Lessius, coll. « La part Dieu », 2009, 224 p., 18,50 euros.
 
« Aujourd’hui, lorsqu’on veut devenir religieux, la question est moins d’adopter un “état” que de répondre à un appel spécifique et d’opter pour une manière de vivre l’Évangile à la façon d’un fondateur. » Dans la simplicité même de son énoncé, cette proposition me paraît une des plus heureuses qu’ait trouvée Philippe Lécrivain, jésuite, pour définir ce qu’il entend par « vie religieuse ». Il a été donné à un fondateur – une fondatrice – de faire une « expérience de Dieu bouleversante » et unique. Sa manière de vivre en est le récit, récit vivant qui, chez des compagnons ou des compagnes, suscitera le désir de se joindre à lui (à elle) pour (re) faire à leur manière l’expérience de Dieu. Mais de « fondement », nul n’en peut poser d’autres que Jésus Christ (1 Co 3,11). C’est lui que le religieux est appelé à suivre de plus près et à imiter, et non le fondateur lui-même.
Dans la première partie, « Revisiter la tradition », l’auteur, en fin histo­rien, décrit la lente évolution qui a fini par réduire la vie religieuse à un « état de vie » centré sur les voeux de pauvreté, chasteté et obéissance. Les « conseils évangéliques », tels que Jésus les révèle à ses disciples dans son Sermon sur la montagne, ne débordent-ils pas largement la triade clas­sique, comme l’indique l’auteur ? Plus que des « conseils évangéliques » d’ailleurs, ce sont des « chemins de vie » que propose Jésus à tous ceux qui viennent l’écouter, comme dans l’épisode de l’homme riche (Mt 19,16-26). Jésus propose à cet homme de se détacher de son héritage, peut-être celui de l’Ancien Testament, pour se mettre à sa suite. Le détachement, ici, n’est que le moyen qui lui est indiqué pour s’attacher à Jésus pauvre, chaste et obéissant, et entrer ainsi avec lui dans la voie de la perfection évangélique ou de la Nouvelle Alliance. Ce qui n’est pas la même chose que de « faire des voeux de religion ».
Quant à Mt 19,1-12, c’est d’abord à des gens mariés, insiste P. Lécrivain, que s’adresse la radicale exigence évangélique ; et ses disciples ne s’y trom­pent pas : « S’il en est ainsi, il n’est pas expédient de se marier. » De même, l’expression de Jésus : « eunuques pour le Royaume des cieux », ne vise pas les religieux célibataires, catégorie sociale qui n’existe pas alors.

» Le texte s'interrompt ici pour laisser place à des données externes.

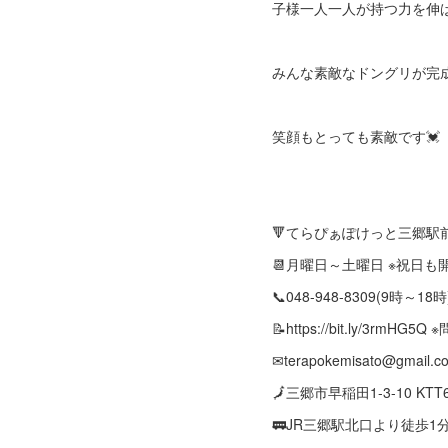
子様一人一人が持つ力を伸ば
みんな素敵なドングリが完
笑顔もとっても素敵です💓
🔻てらぴぁぽけっと三郷駅
📆月曜日～土曜日 ※祝日
📞048-948-8309(9時～18時
📝https://bit.ly/3rmH
✉terapokemisato@gmail.c
🗾三郷市早稲田1-3-10 KTT
🚃JR三郷駅北口より徒歩1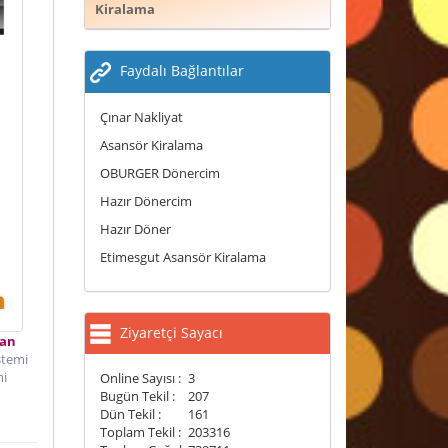
Kiralama
Faydalı Bağlantılar
Çınar Nakliyat
Asansör Kiralama
OBURGER Dönercim
Hazır Dönercim
Hazır Döner
Etimesgut Asansör Kiralama
Ziyaretçi Sayacı
an
stemi
mi
Online Sayısı :
3
Bugün Tekil :
207
Dün Tekil :
161
Toplam Tekil :
203316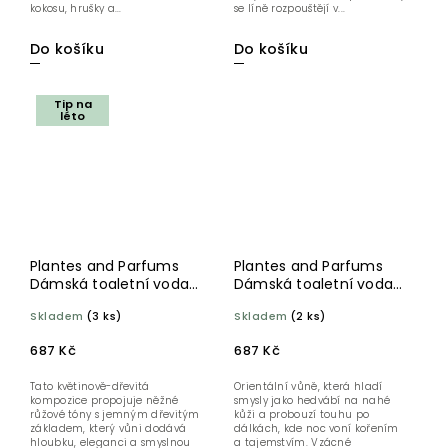
kokosu, hrušky a...
se líně rozpouštějí v...
Do košíku
Do košíku
Tip na
léto
Plantes and Parfums
Plantes and Parfums
Dámská toaletní voda
Dámská toaletní voda
Rose Secrete 100 ml
Dámská Lumiere d
Skladem
(3 ks)
Skladem
(2 ks)
´Ambre 100 ml
687 Kč
687 Kč
Tato květinově-dřevitá
Orientální vůně, která hladí
kompozice propojuje něžné
smysly jako hedvábí na nahé
růžové tóny s jemným dřevitým
kůži a probouzí touhu po
základem, který vůni dodává
dálkách, kde noc voní kořením
hloubku, eleganci a smyslnou
a tajemstvím. Vzácné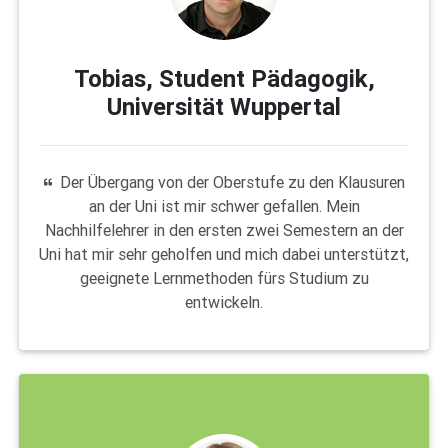
Tobias, Student Pädagogik,
Universität Wuppertal
Der Übergang von der Oberstufe zu den Klausuren
an der Uni ist mir schwer gefallen. Mein
Nachhilfelehrer in den ersten zwei Semestern an der
Uni hat mir sehr geholfen und mich dabei unterstützt,
geeignete Lernmethoden fürs Studium zu
entwickeln.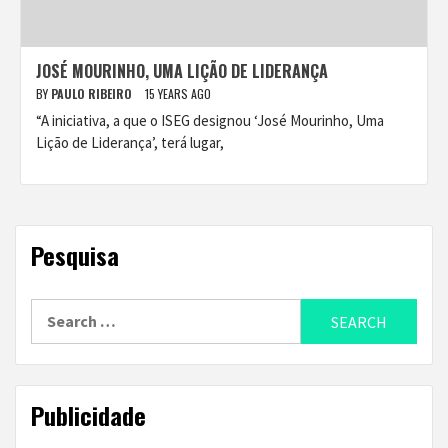
JOSÉ MOURINHO, UMA LIÇÃO DE LIDERANÇA
BY
PAULO RIBEIRO
15 YEARS AGO
“A iniciativa, a que o ISEG designou ‘José Mourinho, Uma
Lição de Liderança’, terá lugar,
Pesquisa
Search
for:
Publicidade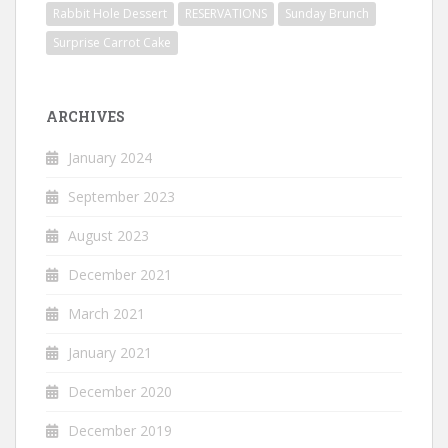
Rabbit Hole Dessert
RESERVATIONS
Sunday Brunch
Surprise Carrot Cake
ARCHIVES
January 2024
September 2023
August 2023
December 2021
March 2021
January 2021
December 2020
December 2019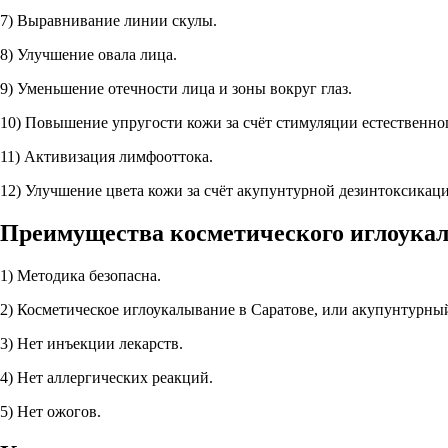
7) Выравнивание линии скулы.
8) Улучшение овала лица.
9) Уменьшение отечности лица и зоны вокруг глаз.
10) Повышение упругости кожи за счёт стимуляции естественног
11) Активизация лимфооттока.
12) Улучшение цвета кожи за счёт акупунтурной дезинтоксикац
Преимущества косметического иглоукал
1) Методика безопасна.
2) Косметическое иглоукалывание в Саратове, или акупунтурны
3) Нет инъекции лекарств.
4) Нет аллергических реакций.
5) Нет ожогов.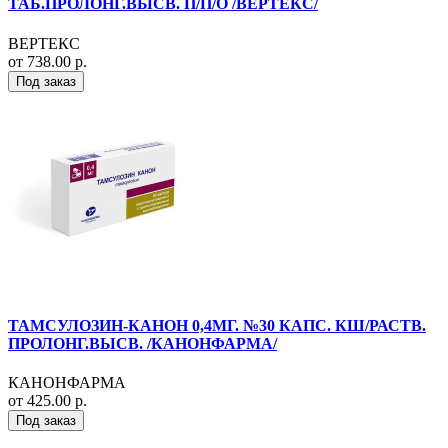
ТАБ.ПРОЛОНГ.ВЫСВ. П/П/О /ВЕРТЕКС/
ВЕРТЕКС
от 738.00 р.
Под заказ
ТАМСУЛОЗИН-КАНОН 0,4МГ. №30 КАПС. КШ/РАСТВ.
ПРОЛОНГ.ВЫСВ. /КАНОНФАРМА/
КАНОНФАРМА
от 425.00 р.
Под заказ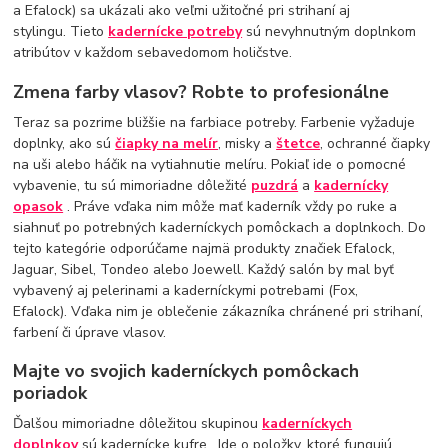
a Efalock) sa ukázali ako veľmi užitočné pri strihaní aj
stylingu. Tieto
kadernícke potreby
sú nevyhnutným doplnkom
atribútov v každom sebavedomom holičstve.
Zmena farby vlasov? Robte to profesionálne
Teraz sa pozrime bližšie na farbiace potreby. Farbenie vyžaduje
doplnky, ako sú
čiapky na melír
, misky a
štetce
, ochranné čiapky
na uši alebo háčik na vytiahnutie melíru. Pokiaľ ide o pomocné
vybavenie, tu sú mimoriadne dôležité
puzdrá
a
kadernícky
opasok
. Práve vďaka nim môže mať kaderník vždy po ruke a
siahnuť po potrebných kaderníckych pomôckach a doplnkoch. Do
tejto kategórie odporúčame najmä produkty značiek Efalock,
Jaguar, Sibel, Tondeo alebo Joewell. Každý salón by mal byť
vybavený aj pelerinami a kaderníckymi potrebami (Fox,
Efalock). Vďaka nim je oblečenie zákazníka chránené pri strihaní,
farbení či úprave vlasov.
Majte vo svojich kaderníckych pomôckach
poriadok
Ďalšou mimoriadne dôležitou skupinou
kaderníckych
doplnkov
sú kadernícke kufre . Ide o položky, ktoré fungujú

Certes, il y a une véritable originalité de la vocation religieuse. Mais cette originalité ne saurait être vécue de façon séparée, élitiste, comme si les religieux étaient des super-baptisés au sein du peuple de Dieu ou des super-militants dans leur relation au monde. S’ils sont mis à part par leur genre de vie, c’est pour être, à la manière du moine ancien, « séparé de tous pour être uni à tous ».
Tout chrétien est appelé à la perfection de l’amour. Cet amour précède l’Amour qui unit tous les membres du Peuple de Dieu, et si les religieux sont appelés à en être les signes de façon spéciale, c’est d’abord par leur manière de vivre dans une vie communautaire fraternelle. C’est pourquoi le mot ensemble est si important dans la pensée de Philippe Lécrivain.
À ce point, Philippe Lécrivain est des plus convaincants lorsqu’il nous invite à dépasser les oppositions superficielles entre Communion et Mission. C’est dans la mesure où ils vivent l’unité de leur « être ensemble » (vie communautaire) et de leur « agir dans le monde » (mission) que les religieux pourront vraiment devenir le signe de l’Amour trinitaire. Amour de Dieu « ad intra », Communion des trois Personnes entre elles, et amour de Dieu « ad extra », amour pour le monde jusqu’à devenir Homme : tous deux sont un seul et même Amour. C’est à cette similitude que doit tendre toute vie chrétienne, et la vie religieuse en particulier.
Les religieux ont donc à « inventer une manière de vivre pour de nouveaux commencements ». Une manière de vivre témoignant d’un « Dieu crucifié » qui prend sur Lui la détresse des hommes et fait avec eux une Alliance nouvelle et éternelle (dimension eucharistique de la vie reli­gieuse). Au service du nouveau monde qui vient, marqué par l’international et le mondialisme économique, les religieux ont aussi à devenir les signes vivants du Royaume du Dieu qui vient (dimension eschatologique de la vie religieuse), comme l’a indiqué Vatican II.
L’ouvrage de Philippe Lécrivain est original, tant par son contenu, riche et documenté, que par le mouvement général qu’il imprime, dans une veine à la fois traditionnelle et novatrice. Il mérite d’être lu par des religieux mais aussi par bien d’autres membres du Peuple de Dieu.